Le rapport note aussi que le financement par capital-risque a atteint un nouveau sommet en 2024, bien qu’il représente moins de 1 % du financement total du capital-risque mondial. Les entreprises de hardware de calcul quantique ont attiré la part du lion avec 1,6 milliard de dollars en 2024.
La clé de la formation
Côté formation, l’Allemagne devance le monde sur les masters intégrant “quantum” dans l’intitulé, suivie du Royaume-Uni et des États-Unis ; ces trois pays concentrent 45 % des masters “quantum” au niveau mondial. La France se classe quand même dans le top 5 mondial pour l’offre de formations spécialisées, proposant 6 programmes de master dont le titre inclut spécifiquement le mot “quantique”.
Selon Jonathan Ruane, rédacteur en chef du rapport, inspirés par « la vitesse à laquelle l’IA transforme aujourd’hui les industries », beaucoup de DSI ont pris conscience que « les technologies qui mijotent en arrière-plan peuvent exploser très rapidement et avoir un impact considérable ».

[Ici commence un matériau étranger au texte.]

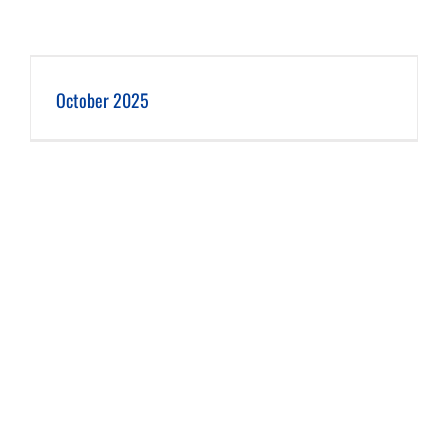
October 2025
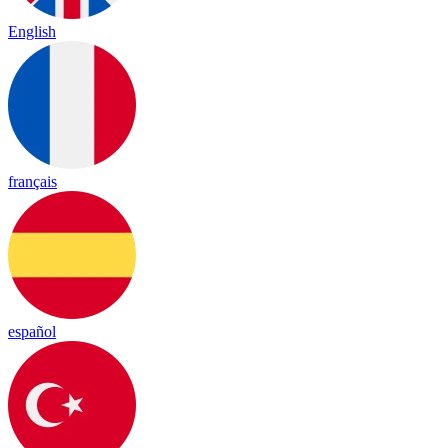
English
français
español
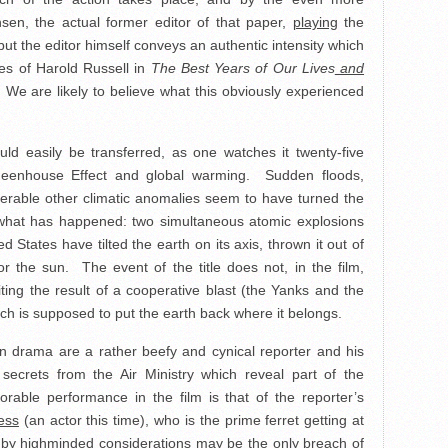
nsen, the actual former editor of that paper,
playing
the
ut the editor himself conveys an authentic intensity which
es of Harold Russell in
The Best Years of Our Lives
and
 We are likely to believe what this obviously experienced
uld easily be transferred, as one watches it twenty-five
 Greenhouse Effect and global warming. Sudden floods,
rable other climatic anomalies seem to have turned the
y what has happened: two simultaneous atomic explosions
d States have tilted the earth on its axis, thrown it out of
or the sun. The event of the title does not, in the film,
ing the result of a cooperative blast (the Yanks and the
ich is supposed to put the earth back where it belongs.
an drama are a rather beefy and cynical reporter and his
secrets from the Air Ministry which reveal part of the
rable performance in the film is that of the reporter’s
ess
(an actor this time), who is the prime ferret getting at
d by highminded considerations may be the only breach of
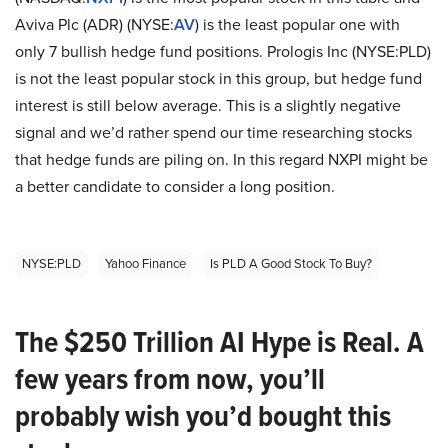
Aviva Plc (ADR) (NYSE:
AV
) is the least popular one with
only 7 bullish hedge fund positions. Prologis Inc (NYSE:PLD)
is not the least popular stock in this group, but hedge fund
interest is still below average. This is a slightly negative
signal and we’d rather spend our time researching stocks
that hedge funds are piling on. In this regard NXPI might be
a better candidate to consider a long position.
NYSE:PLD
Yahoo Finance
Is PLD A Good Stock To Buy?
The $250 Trillion AI Hype is Real. A
few years from now, you’ll
probably wish you’d bought this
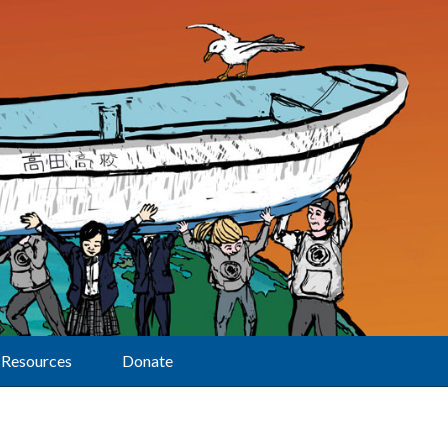
Resources
Donate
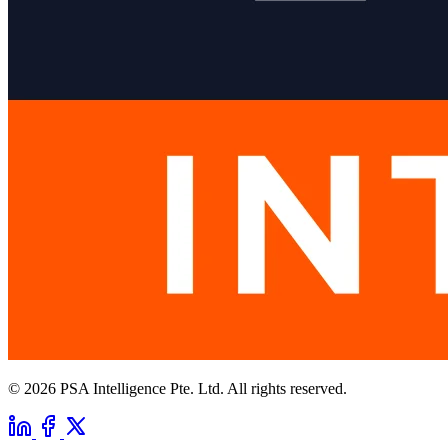
© 2026 PSA Intelligence Pte. Ltd. All rights reserved.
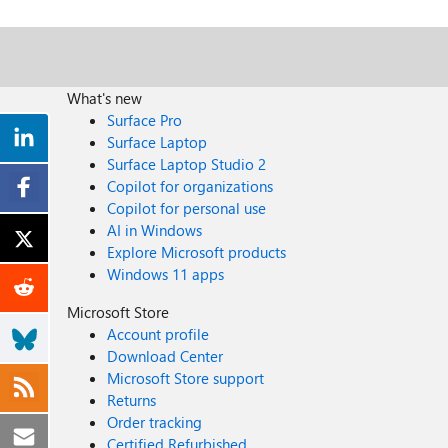
What's new
Surface Pro
Surface Laptop
Surface Laptop Studio 2
Copilot for organizations
Copilot for personal use
AI in Windows
Explore Microsoft products
Windows 11 apps
Microsoft Store
Account profile
Download Center
Microsoft Store support
Returns
Order tracking
Certified Refurbished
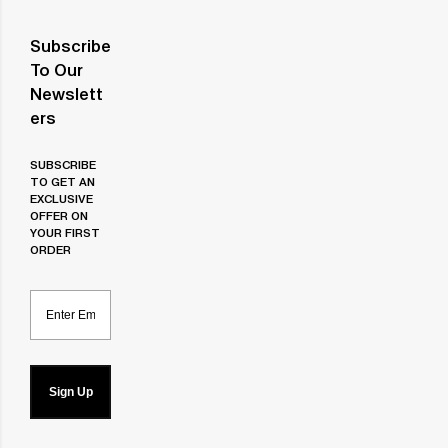
Subscribe
To Our
Newslett
Ers
SUBSCRIBE
TO GET AN
EXCLUSIVE
OFFER ON
YOUR FIRST
ORDER
Email
Sign Up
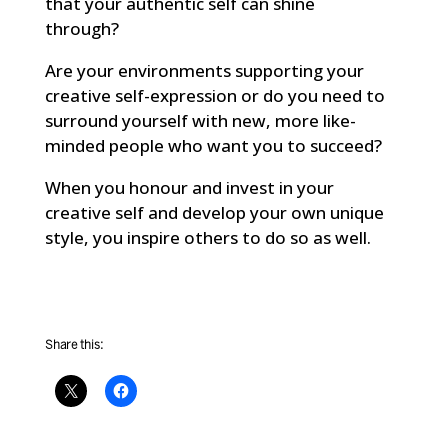
that your authentic self can shine
through?
Are your environments supporting your
creative self-expression or do you need to
surround yourself with new, more like-
minded people who want you to succeed?
When you honour and invest in your
creative self and develop your own unique
style, you inspire others to do so as well.
Share this:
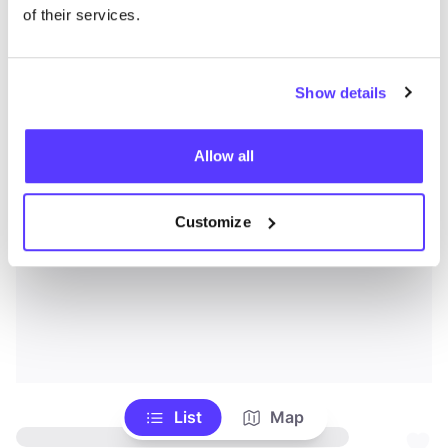
of their services.
Show details
Allow all
Customize
List
Map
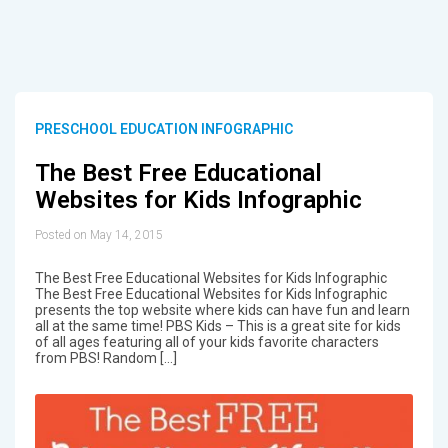
PRESCHOOL EDUCATION INFOGRAPHIC
The Best Free Educational
Websites for Kids Infographic
Posted on May 14, 2015
The Best Free Educational Websites for Kids Infographic
The Best Free Educational Websites for Kids Infographic
presents the top website where kids can have fun and learn
all at the same time! PBS Kids – This is a great site for kids
of all ages featuring all of your kids favorite characters
from PBS! Random […]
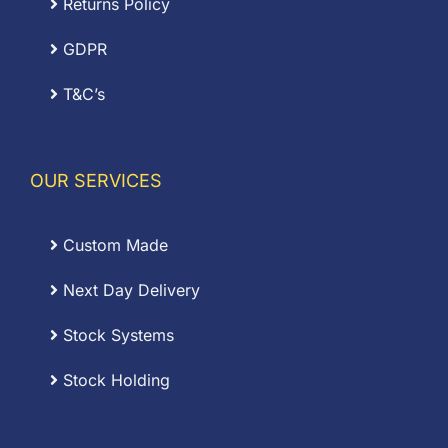
Returns Policy
GDPR
T&C’s
OUR SERVICES
Custom Made
Next Day Delivery
Stock Systems
Stock Holding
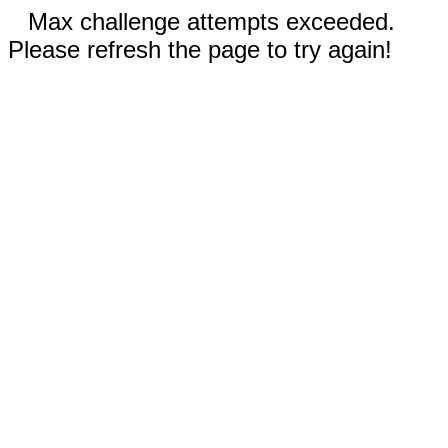
Max challenge attempts exceeded.
Please refresh the page to try again!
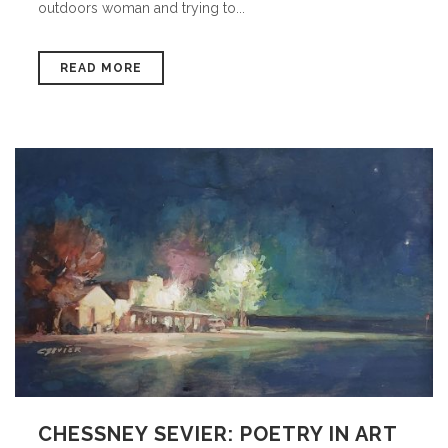
outdoors woman and trying to...
READ MORE
CHESSNEY SEVIER: POETRY IN ART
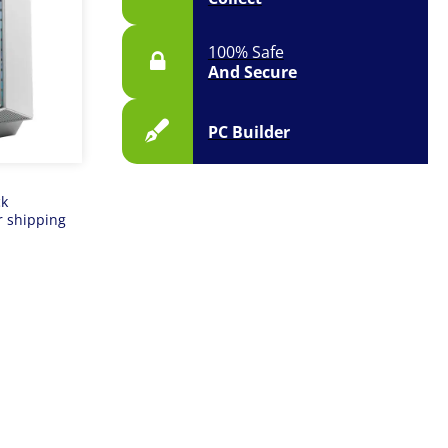
100% Safe
And Secure
PC Builder
ck
r shipping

Aussi, beaucoup de DSI « s’intéressent à ce qui se passe dans le quantique… et veulent s’assurer d’avoir les perspectives nécessaires pour ne pas se faire surprendre et rater la prochaine grande révolution ». C’est tout l’intérêt de ce rapport qui constate « un progrès rapide et des développements selon plusieurs axes ainsi qu’un impact dans un large éventail de domaines qui sont importants pour les dirigeants d’entreprise ».